Henri Szeps OAM, (born 2 October 1943) alternatively Henry Szeps, is an Australian character actor of theatre and television. He has also featured in films and worked in voice roles, and has worked in productions in the United Kingdom.

Early life 
Szeps was born in Lausanne, Switzerland to Polish parents. Due to the German invasion of Poland during World War II, his parents fled to France in 1938. His father left the family to join the French Resistance. In 1943, his mother and three-year-old sister made their way to a refugee camp in Lausanne, where Henri was born. At 1 months he was fostered to a Swiss couple in Blumenstein. His mother reclaimed him when he was three years old, and returned to the Swiss couple when he was 4. He was reclaimed by his mother to Paris, and due to her illness, at the age of six was placed at the Rothschild Orphanage. He came to Sydney, Australia at the age of eight in 1951 or 1952 with his mother and sister.

Career 
Szeps studied acting at Ensemble Theatre during weekends, under the direction of Hayes Gordon, while gaining science and electrical engineering degrees at Sydney University. In 1963, while sitting for the BSc in maths and physics during the day he was appearing every night at the Ensemble Theatre in his first play there, called The Physicists, which ran for six months.

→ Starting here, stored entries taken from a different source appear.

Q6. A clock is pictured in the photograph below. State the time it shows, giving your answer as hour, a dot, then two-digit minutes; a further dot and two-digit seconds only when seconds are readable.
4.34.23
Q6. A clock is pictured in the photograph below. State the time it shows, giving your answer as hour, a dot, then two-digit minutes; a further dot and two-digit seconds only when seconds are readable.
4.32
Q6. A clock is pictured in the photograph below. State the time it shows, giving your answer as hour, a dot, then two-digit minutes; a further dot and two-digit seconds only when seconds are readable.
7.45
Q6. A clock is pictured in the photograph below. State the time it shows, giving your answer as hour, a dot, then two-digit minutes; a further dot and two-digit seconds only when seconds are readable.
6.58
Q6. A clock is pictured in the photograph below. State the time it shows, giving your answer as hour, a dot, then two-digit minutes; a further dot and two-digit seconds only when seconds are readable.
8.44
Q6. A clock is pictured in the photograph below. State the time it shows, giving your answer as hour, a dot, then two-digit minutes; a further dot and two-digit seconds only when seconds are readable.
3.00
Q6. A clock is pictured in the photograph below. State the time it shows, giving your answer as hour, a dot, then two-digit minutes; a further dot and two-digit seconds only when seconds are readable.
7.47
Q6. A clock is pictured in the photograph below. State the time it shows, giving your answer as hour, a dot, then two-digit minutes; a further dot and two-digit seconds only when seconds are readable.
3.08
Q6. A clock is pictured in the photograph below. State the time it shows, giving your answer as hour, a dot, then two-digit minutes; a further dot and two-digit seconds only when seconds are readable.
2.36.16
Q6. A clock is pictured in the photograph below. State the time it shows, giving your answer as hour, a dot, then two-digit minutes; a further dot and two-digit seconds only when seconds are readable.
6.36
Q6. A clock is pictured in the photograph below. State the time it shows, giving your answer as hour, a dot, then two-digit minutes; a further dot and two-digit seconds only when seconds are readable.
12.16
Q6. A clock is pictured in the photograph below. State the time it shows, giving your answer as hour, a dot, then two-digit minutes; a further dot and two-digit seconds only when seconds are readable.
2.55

Szeps is probably best known for his role as selfish dentist Robert Beare in the classic Australian television comedy series Mother and Son (1984 to 1994), with Garry McDonald, Ruth Cracknell and Judy Morris. Another prominent role was in Palace of Dreams for which he received a Penguin Award.
He played the Doctor in the world première of David Williamson's play, Travelling North, and was asked to repeat the performance in the 1987 film, with Leo McKern & Graham Kennedy.

He appeared in 1981 TV movie A Step in the Right Direction.

Szeps won the Penguin Award for best actor for ABC's 10 part series Palace of Dreams.

He has performed in five one-man shows, produced by the Ensemble Theatre, the last three self-penned: The Double Bass (1990), Sky (1992) (written for him by John Misto, I'm Not a Dentist (1997), Why Kids (2003) and Wish I'd Said That (2010).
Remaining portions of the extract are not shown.